# Extracted text
_ _ _ _ _

A test of endurance

Indiana State University’s Tracy Osborne and Cody Inskeep achieved the biggest outdoor adventure of their lives last fall: a 26-day, 260-mile hike across the forests, deserts and mountains of California.




The email read: “Good afternoon, campus partners and friends! I will be out of the office from September 1st to September 30th. You might be thinking … what in the world?!? The real question is: ‘Where in the world?’”

The destination was more than 2,000 miles away — and 14,000 feet up. In September 2016, Indiana State University’s Tracy Osborne and Cody Inskeep headed for the biggest outdoor adventure of their lives: a 260-mile hike across the forests, deserts and mountains of California. The 26-day trek on the John Muir Trail tested their physical strength, mental endurance and preparation like nothing else.

“It was hands-down the most difficult situation we’d been in in our entire lives,” Inskeep said.

 

GONE HIKING

For most people, a 260-mile hike is probably not how they’d choose to spend their time off. But for Osborne and Inskeep, Indiana State staff members who love nature and adventures, the John Muir Trail (JMT) was the perfect choice. Conquering the south-to-north route, passing through Yosemite, Kings Canyon and Sequoia National Parks, was an once-in-a-lifetime opportunity.

But before they traded their Indiana State offices for the California wilderness, Osborne and Inskeep spent several months preparing for the trek. Each day on the trail was precisely analyzed and planned out — the distance, elevation change, calorie consumption, meals, resupply points, and locations for water and a campsite. They purchased, prepared and tested their gear — hiking packs, sleeping bags, tent, cookware and dishes, water bottles, basic clothing and more. They even shipped buckets packed with food to resupply points along the trail.

_ _ _ _ _

# Extracted records
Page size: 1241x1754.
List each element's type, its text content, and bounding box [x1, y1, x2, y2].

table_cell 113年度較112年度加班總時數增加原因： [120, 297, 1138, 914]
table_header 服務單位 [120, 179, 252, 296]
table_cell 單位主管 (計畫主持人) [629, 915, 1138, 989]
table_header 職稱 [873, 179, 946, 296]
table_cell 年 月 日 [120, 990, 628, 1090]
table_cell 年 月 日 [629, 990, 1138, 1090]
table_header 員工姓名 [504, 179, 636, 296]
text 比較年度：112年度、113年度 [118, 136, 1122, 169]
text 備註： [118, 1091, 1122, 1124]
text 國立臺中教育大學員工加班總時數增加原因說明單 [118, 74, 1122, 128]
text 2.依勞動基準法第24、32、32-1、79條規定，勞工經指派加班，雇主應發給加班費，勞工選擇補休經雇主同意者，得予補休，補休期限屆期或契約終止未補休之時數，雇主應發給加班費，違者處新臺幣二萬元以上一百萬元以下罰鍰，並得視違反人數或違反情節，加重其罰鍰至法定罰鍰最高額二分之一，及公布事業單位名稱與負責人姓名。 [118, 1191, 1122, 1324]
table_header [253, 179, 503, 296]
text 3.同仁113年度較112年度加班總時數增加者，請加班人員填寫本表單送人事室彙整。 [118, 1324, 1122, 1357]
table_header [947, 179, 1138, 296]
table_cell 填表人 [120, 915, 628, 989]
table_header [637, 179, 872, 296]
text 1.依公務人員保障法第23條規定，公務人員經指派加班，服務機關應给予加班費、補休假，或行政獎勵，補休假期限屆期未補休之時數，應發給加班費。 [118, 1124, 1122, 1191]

_ _ _ _ _

# What you will do
**A)** In the article about the John Muir Trail hike:
(i) How many days did the trek last?
(ii) Which national parks does the south-to-north route pass through?
(iii) What dates does the email give for being out of the office?
**B)** What details did the article about the John Muir Trail hike say were analyzed and planned for each day on the trail? List them all.

# Worked solutions
**A)**
(i) 26 days
(ii) Yosemite, Kings Canyon and Sequoia National Parks
(iii) September 1st to September 30th

**B)**
- distance
- elevation change
- calorie consumption
- meals
- resupply points
- locations for water and a campsite